GOAL OF THE EXERCISE: Retype the data from the line containing "- [ ] Verify có" through the line containing "Pipeline for 10.1P", both lines included.
DATA SUPPLIED Start Marker
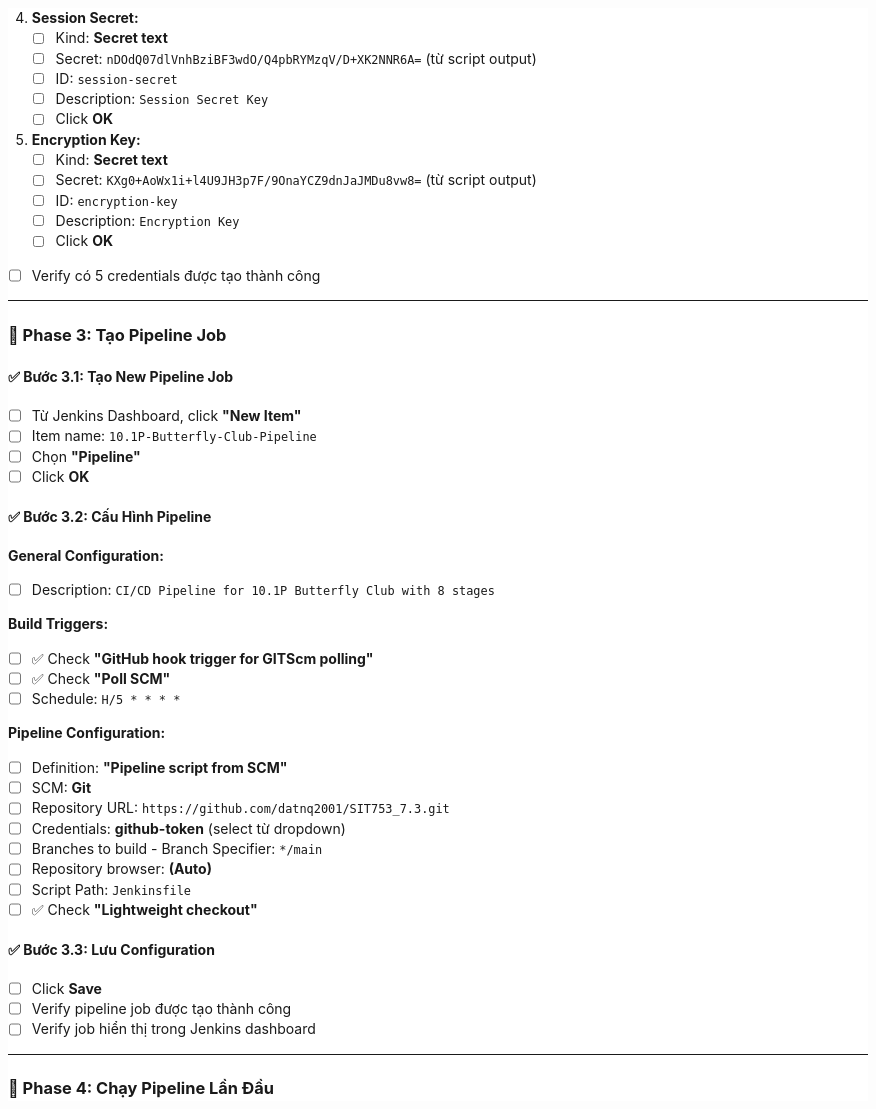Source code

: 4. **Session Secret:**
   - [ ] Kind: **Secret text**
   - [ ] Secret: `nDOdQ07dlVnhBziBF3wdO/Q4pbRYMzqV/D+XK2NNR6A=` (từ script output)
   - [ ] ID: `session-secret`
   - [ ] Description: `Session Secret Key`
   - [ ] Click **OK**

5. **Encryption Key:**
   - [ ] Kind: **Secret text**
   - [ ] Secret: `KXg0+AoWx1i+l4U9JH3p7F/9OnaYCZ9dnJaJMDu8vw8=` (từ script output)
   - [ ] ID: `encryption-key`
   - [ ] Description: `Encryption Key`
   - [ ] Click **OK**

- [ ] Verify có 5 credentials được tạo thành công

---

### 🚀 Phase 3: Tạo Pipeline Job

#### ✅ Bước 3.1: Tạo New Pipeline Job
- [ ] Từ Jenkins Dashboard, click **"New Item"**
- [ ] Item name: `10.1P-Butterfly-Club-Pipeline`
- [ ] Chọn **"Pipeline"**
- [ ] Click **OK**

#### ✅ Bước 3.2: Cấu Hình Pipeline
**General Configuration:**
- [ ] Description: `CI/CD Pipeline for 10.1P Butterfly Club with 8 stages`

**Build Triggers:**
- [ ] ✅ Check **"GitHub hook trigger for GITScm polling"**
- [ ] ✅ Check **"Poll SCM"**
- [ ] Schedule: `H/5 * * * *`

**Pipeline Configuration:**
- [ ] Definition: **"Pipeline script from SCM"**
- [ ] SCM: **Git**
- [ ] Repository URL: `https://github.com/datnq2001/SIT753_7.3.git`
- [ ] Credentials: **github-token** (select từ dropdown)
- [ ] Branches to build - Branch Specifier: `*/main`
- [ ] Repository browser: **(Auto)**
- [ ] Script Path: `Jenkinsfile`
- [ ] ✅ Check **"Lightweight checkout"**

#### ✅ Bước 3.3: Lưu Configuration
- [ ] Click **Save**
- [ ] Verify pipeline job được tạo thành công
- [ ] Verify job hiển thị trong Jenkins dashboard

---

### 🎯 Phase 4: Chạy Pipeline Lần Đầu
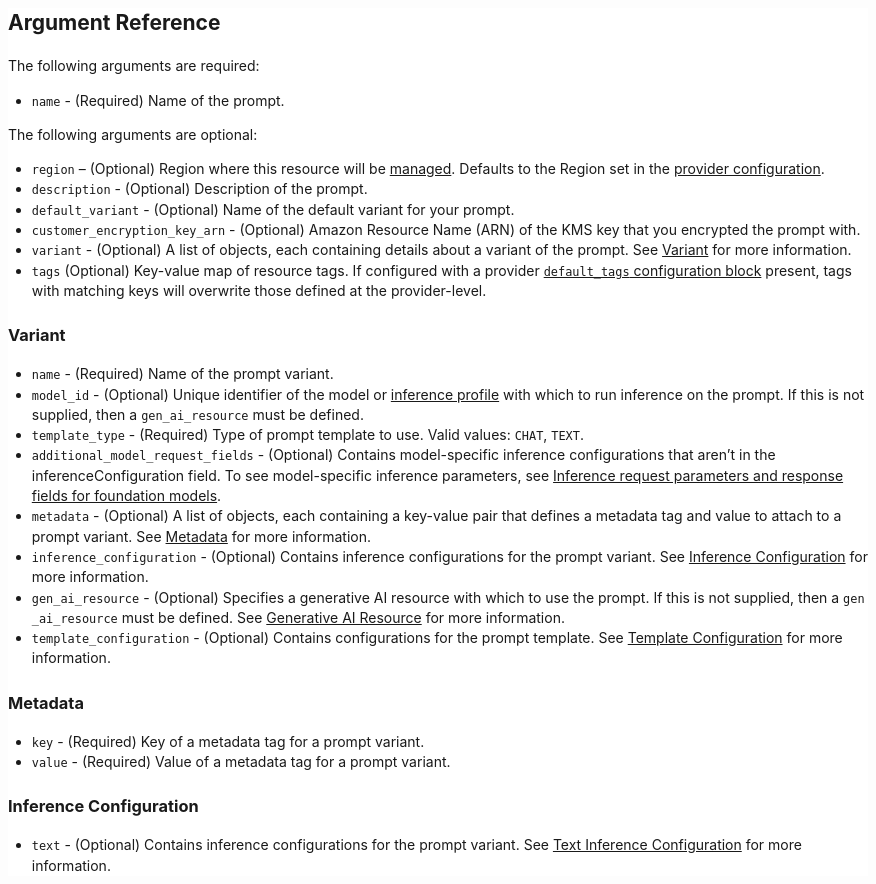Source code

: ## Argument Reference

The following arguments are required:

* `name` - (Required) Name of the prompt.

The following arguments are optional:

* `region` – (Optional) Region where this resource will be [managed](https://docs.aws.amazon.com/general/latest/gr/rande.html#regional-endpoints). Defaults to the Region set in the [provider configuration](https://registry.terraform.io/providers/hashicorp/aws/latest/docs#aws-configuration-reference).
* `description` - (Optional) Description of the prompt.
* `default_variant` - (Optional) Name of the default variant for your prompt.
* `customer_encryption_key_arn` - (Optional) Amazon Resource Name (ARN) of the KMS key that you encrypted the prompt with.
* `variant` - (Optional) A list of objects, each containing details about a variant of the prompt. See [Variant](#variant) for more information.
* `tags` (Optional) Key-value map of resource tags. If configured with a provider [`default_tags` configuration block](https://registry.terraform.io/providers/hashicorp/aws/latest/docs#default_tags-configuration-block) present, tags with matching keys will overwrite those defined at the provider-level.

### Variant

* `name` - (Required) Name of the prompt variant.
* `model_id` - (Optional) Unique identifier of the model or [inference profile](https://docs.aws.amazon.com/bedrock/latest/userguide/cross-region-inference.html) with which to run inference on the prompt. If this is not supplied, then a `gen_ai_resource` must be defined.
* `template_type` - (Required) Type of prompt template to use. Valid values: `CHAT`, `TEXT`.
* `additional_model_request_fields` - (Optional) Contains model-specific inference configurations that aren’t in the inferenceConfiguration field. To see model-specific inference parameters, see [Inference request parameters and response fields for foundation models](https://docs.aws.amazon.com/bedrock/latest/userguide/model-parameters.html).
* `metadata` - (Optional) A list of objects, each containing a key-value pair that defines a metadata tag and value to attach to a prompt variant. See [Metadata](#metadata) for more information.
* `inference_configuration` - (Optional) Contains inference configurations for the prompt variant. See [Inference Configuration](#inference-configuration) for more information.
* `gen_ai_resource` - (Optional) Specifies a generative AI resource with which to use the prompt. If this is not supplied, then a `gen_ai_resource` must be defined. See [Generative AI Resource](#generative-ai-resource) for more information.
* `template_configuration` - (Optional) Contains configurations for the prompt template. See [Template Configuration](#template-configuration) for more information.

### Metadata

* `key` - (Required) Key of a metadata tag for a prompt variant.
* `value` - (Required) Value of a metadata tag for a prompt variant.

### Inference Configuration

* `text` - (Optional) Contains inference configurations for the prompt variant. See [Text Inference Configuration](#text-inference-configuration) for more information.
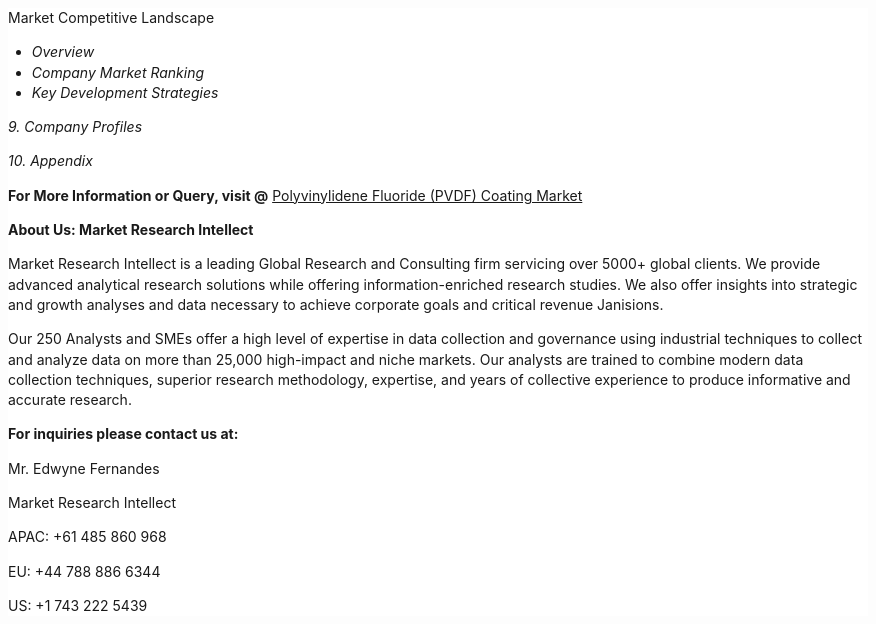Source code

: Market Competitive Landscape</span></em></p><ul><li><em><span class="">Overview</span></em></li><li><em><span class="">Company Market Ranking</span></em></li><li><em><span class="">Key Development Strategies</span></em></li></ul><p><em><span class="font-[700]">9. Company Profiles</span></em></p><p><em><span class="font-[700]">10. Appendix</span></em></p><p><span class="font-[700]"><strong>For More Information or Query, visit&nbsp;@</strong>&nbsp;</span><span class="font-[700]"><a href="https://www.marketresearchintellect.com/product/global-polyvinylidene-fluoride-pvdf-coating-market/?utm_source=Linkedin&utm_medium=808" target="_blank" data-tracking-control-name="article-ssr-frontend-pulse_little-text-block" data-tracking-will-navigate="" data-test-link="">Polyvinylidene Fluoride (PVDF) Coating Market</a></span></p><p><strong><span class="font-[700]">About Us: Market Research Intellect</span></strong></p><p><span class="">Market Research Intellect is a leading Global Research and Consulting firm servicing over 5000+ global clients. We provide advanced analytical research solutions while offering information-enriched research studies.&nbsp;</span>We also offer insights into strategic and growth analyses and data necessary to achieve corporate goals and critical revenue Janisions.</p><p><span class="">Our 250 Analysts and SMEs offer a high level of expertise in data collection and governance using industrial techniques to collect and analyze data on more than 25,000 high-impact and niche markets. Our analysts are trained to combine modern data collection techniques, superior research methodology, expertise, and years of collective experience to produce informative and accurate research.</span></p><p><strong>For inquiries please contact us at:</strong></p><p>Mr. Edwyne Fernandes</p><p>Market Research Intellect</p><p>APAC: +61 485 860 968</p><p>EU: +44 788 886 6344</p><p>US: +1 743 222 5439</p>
DATA SUPPLIED End Marker
DATA SUPPLIED Start Marker
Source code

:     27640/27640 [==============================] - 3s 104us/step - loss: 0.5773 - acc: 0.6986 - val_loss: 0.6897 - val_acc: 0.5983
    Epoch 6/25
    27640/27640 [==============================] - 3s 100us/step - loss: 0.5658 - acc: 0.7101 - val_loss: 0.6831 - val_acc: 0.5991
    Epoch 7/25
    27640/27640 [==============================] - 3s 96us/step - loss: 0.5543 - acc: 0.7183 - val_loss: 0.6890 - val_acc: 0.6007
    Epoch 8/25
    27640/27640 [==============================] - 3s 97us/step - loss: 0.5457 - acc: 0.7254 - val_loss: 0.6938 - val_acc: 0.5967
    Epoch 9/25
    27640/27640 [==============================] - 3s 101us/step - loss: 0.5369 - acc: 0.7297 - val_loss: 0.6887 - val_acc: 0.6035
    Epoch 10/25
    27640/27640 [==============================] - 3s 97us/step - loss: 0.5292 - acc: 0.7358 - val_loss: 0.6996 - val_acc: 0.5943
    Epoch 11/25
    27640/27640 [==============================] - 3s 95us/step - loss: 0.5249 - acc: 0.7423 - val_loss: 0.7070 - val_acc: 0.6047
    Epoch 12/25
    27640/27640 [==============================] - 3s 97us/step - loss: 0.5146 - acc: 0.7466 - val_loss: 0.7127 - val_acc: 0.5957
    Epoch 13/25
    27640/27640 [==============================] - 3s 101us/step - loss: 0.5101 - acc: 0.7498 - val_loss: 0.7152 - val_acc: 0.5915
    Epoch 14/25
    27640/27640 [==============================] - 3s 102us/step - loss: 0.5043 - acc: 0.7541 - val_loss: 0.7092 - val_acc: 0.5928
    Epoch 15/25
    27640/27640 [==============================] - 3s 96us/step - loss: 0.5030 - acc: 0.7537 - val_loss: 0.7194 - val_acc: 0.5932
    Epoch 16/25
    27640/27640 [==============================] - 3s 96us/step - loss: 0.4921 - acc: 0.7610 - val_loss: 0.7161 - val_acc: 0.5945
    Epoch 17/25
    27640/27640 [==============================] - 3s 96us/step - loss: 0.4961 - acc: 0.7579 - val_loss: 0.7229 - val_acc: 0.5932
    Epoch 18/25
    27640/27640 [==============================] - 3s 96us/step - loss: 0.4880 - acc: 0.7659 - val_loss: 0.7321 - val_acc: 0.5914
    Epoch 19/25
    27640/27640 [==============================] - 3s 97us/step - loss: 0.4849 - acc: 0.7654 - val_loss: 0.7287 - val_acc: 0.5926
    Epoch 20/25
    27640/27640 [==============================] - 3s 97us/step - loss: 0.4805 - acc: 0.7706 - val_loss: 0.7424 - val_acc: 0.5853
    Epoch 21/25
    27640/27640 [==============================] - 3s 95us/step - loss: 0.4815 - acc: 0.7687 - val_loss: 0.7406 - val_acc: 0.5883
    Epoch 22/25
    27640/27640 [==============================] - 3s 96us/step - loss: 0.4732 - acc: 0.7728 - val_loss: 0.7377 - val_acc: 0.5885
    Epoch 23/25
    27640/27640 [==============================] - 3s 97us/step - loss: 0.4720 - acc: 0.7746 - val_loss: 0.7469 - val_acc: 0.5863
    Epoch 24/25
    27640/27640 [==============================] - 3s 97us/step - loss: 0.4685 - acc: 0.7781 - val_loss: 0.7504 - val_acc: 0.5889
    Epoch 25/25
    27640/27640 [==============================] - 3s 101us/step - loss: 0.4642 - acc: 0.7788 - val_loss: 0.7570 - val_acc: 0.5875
DATA SUPPLIED End Marker
PROBLEM SOLUTION:
- [ ] Verify có 5 credentials được tạo thành công

---

### 🚀 Phase 3: Tạo Pipeline Job

#### ✅ Bước 3.1: Tạo New Pipeline Job
- [ ] Từ Jenkins Dashboard, click **"New Item"**
- [ ] Item name: `10.1P-Butterfly-Club-Pipeline`
- [ ] Chọn **"Pipeline"**
- [ ] Click **OK**

#### ✅ Bước 3.2: Cấu Hình Pipeline
**General Configuration:**
- [ ] Description: `CI/CD Pipeline for 10.1P Butterfly Club with 8 stages`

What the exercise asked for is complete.